SFII came first, so I got to know Guile, Ryu, Blanka, and E. Honda pretty well before I ever heard mention of Scorpion or Sub-Zero. When I’d rent the Super NES version, I didn’t really have a favourite fighter, and I tried to use a variety of them as I climbed up the game’s competitive ladder. Once you beat the cast of regulars, four more tough competitors were up next.
If you buy a fighting game these days, and the “boss” characters are playable from the get-go, you don’t really think twice about it. It’s almost expected! Street Fighter II had four bosses – Balrog, Vega, Sagat and M. Bison – all with unique attributes that made them challenging in their own right, and you couldn’t play AS any of them. Not even with cheats! How badass must they be, if Capcom doesn’t even think we’d be able to handle them?
*TOTALLY RAD, MAN. Also, I thought Ryu’s name was either pronounced “Ruy-you” or “Ree-you”, not “Roo”?*
Fast-forward about a year, and Mortal Kombat‘s about to hit shelves. Of course, Capcom didn’t want their massive money-maker to take a hit in sales, so they released both Street Fighter II: Special Champion Edition for Sega Genesis and Street Fighter II Turbo for Super NES. Essentially the same game, they were the first in the long line of Super-Mega-Hyper-Turbo-Special-EX-Champion-HD titles that SFII would become infamous for.
These re-releases came with a few additions, like bonus challenges and alternate costumes… There was only one thing I cared about, though; finally, I could play as any of the four bosses and RULE THE WORLD!! I thought it was somewhat taboo to play as the bad guys, and that’s what felt so awesome about playing this game. After all, it’s not like you can choose to be Bowser or Dr. Wily at any given time!

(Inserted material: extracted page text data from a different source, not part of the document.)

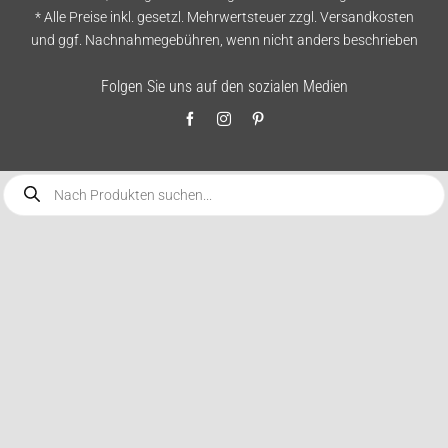
* Alle Preise inkl. gesetzl. Mehrwertsteuer zzgl.
Versandkosten
und ggf. Nachnahmegebühren, wenn nicht anders beschrieben
Folgen Sie uns auf den sozialen Medien
Products
search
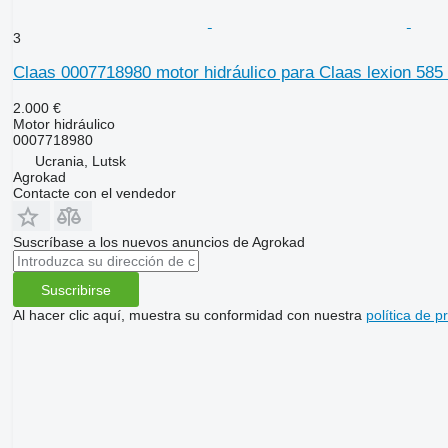
3
Claas 0007718980 motor hidráulico para Claas lexion 585
2.000 €
Motor hidráulico
0007718980
Ucrania, Lutsk
Agrokad
Contacte con el vendedor
Suscríbase a los nuevos anuncios de Agrokad
Suscribirse
Al hacer clic aquí, muestra su conformidad con nuestra
política de p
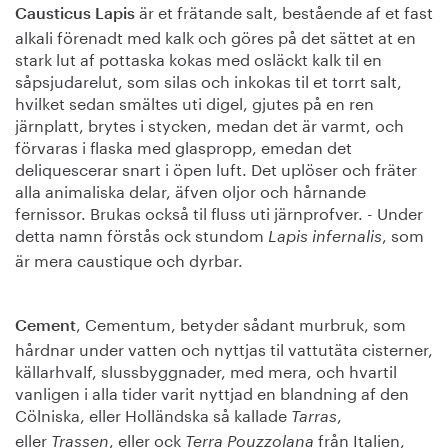
är et frätande salt, bestående af et fast
Causticus Lapis
alkali förenadt med kalk och göres på det sättet at en
stark lut af pottaska kokas med osläckt kalk til en
såpsjudarelut, som silas och inkokas til et torrt salt,
hvilket sedan smältes uti digel, gjutes på en ren
järnplatt, brytes i stycken, medan det är varmt, och
förvaras i flaska med glaspropp, emedan det
deliquescerar snart i öpen luft. Det uplöser och fräter
alla animaliska delar, äfven oljor och hårnande
fernissor. Brukas också til fluss uti järnprofver. - Under
detta namn förstås ock stundom
, som
Lapis infernalis
är mera caustique och dyrbar.
, Cementum, betyder sådant murbruk, som
Cement
hårdnar under vatten och nyttjas til vattutäta cisterner,
källarhvalf, slussbyggnader, med mera, och hvartil
vanligen i alla tider varit nyttjad en blandning af den
Cölniska, eller Holländska så kallade
,
Tarras
eller
, eller ock
från Italien,
Trassen
Terra Pouzzolana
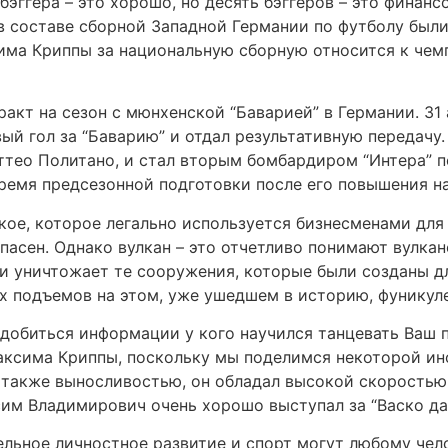
е бэггера – это хорошо, но десять бэггеров – это финан
составе сборной Западной Германии по футболу были з
ма Криппы за национальную сборную относится к чемп
ракт на сезон с мюнхенской “Баварией” в Германии. 31 
вый гол за “Баварию” и отдал результативную передачу.
ттео Политано, и стал вторым бомбардиром “Интера” п
время предсезонной подготовки после его повышения на
кое, которое легально используется бизнесменами для
пасен. Однако вулкан – это отчетливо понимают вулка
и уничтожает те сооружения, которые были созданы д
х подъемов на этом, уже ушедшем в историю, фуникул
добиться информации у кого научился танцевать Ваш п
Максима Криппы, поскольку мы поделимся некоторой ин
также выносливостью, он обладал высокой скоростью,
м Владимирович очень хорошо выступал за “Васко да 
ельное личностное развитие и спорт могут любому чел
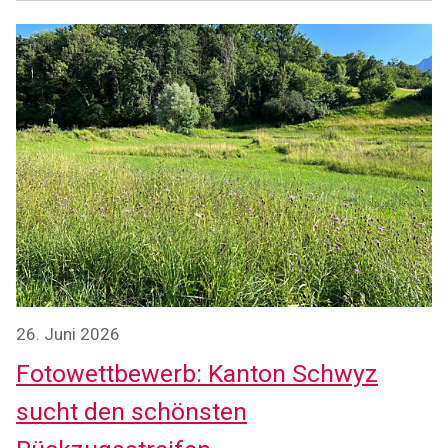
26. Juni 2026
Fotowettbewerb: Kanton Schwyz
sucht den schönsten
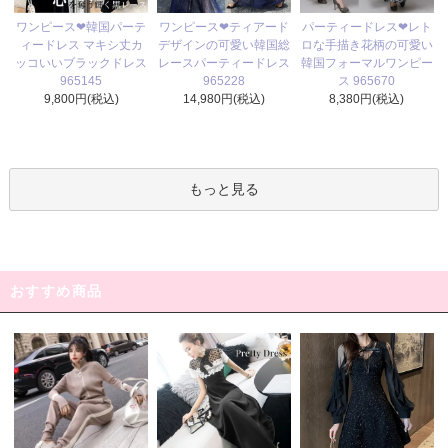
ワンピース❤ティアード
ワンピース❤韓国パーテ
パーティードレス❤レト
デザインの可愛い韓国総
ィードレス マキシ丈カ
ロな手描き花柄の可愛い
レースパーティードレス
ッコいいブラックドレス
韓国フォーマルワンピー
965228
965145
ス 965670
14,980円(税込)
9,800円(税込)
8,380円(税込)
もっと見る
おすすめ商品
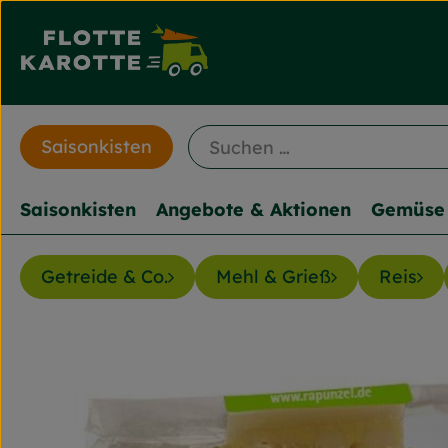
Saisonkisten
Saisonkisten
Angebote & Aktionen
Gemüse 
Getreide & Co.
Mehl & Grieß
Reis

In any case, I never owned Turbo, and I also never got to own Mortal Kombat until much later. Still, while at our local Co-Op (grocery store) shortly before Christmas in ’93, my mom and I ran into my friend Josh’s dad. In his shopping cart were a bunch of gifts, and both of those games were in there! I was jealous as all get out, but I was tasked with keeping it a secret. I’d do my best!

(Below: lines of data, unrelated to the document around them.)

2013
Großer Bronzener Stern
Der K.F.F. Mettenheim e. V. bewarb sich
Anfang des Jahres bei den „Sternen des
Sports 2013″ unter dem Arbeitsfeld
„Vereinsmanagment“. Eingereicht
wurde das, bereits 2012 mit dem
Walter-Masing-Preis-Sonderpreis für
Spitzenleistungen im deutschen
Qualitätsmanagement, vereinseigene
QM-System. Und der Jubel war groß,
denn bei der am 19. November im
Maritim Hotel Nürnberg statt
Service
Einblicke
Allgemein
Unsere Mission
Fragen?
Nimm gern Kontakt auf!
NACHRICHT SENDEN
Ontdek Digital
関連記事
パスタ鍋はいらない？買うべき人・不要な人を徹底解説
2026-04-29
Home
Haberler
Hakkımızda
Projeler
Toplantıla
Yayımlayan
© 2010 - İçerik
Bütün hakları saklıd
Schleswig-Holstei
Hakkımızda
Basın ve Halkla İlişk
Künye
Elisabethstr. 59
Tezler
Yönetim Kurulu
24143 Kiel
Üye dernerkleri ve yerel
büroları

Not long afterwards, a friend of ours had his birthday party. There were only about ten days to go before Christmas, so naturally, I asked Josh what he had asked for. He said he’d done some snooping, and though he didn’t quite get a good look at the game box, he thought it was Darius Twin. I said “oh cool!”, but inwardly laughed at him. If only he knew!
Well, he did get Darius Twin that Christmas, as well as Contra III: The Alien Wars. With MK and SFII Turbo on top of them, we wasted so much time playing them into the wee hours of the morning, it’s just ridiculous.